/LLM-Recommendation-Systems

This project fine-tunes large language models (LLMs) for text-based recommendations, using a novel prompt mechanism to improve accuracy and user satisfaction. It demonstrates efficient model adaptation with diverse datasets, leveraging advanced libraries and techniques for optimal performance.

Primary LanguageJupyter Notebook

LLM-Recommendation-Systems

Fine-Tuning LLMs for Text-Based Recommendations

This project explores the potential of fine-tuning large language models (LLMs) specifically for text-based recommendations, aiming to improve accuracy and user satisfaction.
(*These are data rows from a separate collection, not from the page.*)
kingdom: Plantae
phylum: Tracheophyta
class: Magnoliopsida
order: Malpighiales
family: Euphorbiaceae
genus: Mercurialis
It introduces a novel prompt mechanism that transforms relationship information into natural language text, enabling the LLM to interpret user interactions and make more informed recommendations.

Project Overview

The project focuses on demonstrating the efficiency of fine-tuning LLMs for recommendation tasks using a diverse and expansive dataset. The implementation includes the following phases:

  1. Data Extraction and Preprocessing:

    • Extracted subsets of Amazon review data and converted them into DataFrames.
    • Removed unnecessary columns.
    • Filtered out users with insufficient purchase histories.
    • Transformed the remaining data into prompts, forming the input for the LLM.
  2. Prompt Engineering:

    • Explored various prompting techniques.
    • Settled on a three-part structure for each prompt: instruction, input details, and ground truth output.
    • This structure provides the model with a clear task, relevant information, and the desired output format.
  3. Model Implementation:

    • Utilized the Unsloth AI and HuggingFace libraries for pre-trained models and customization tools.
    • Considered QLoRA, a technique for improving model performance.
    • Created consolidated SFTTrainer and TrainingArguments objects to centralize hyperparameter adjustments during training.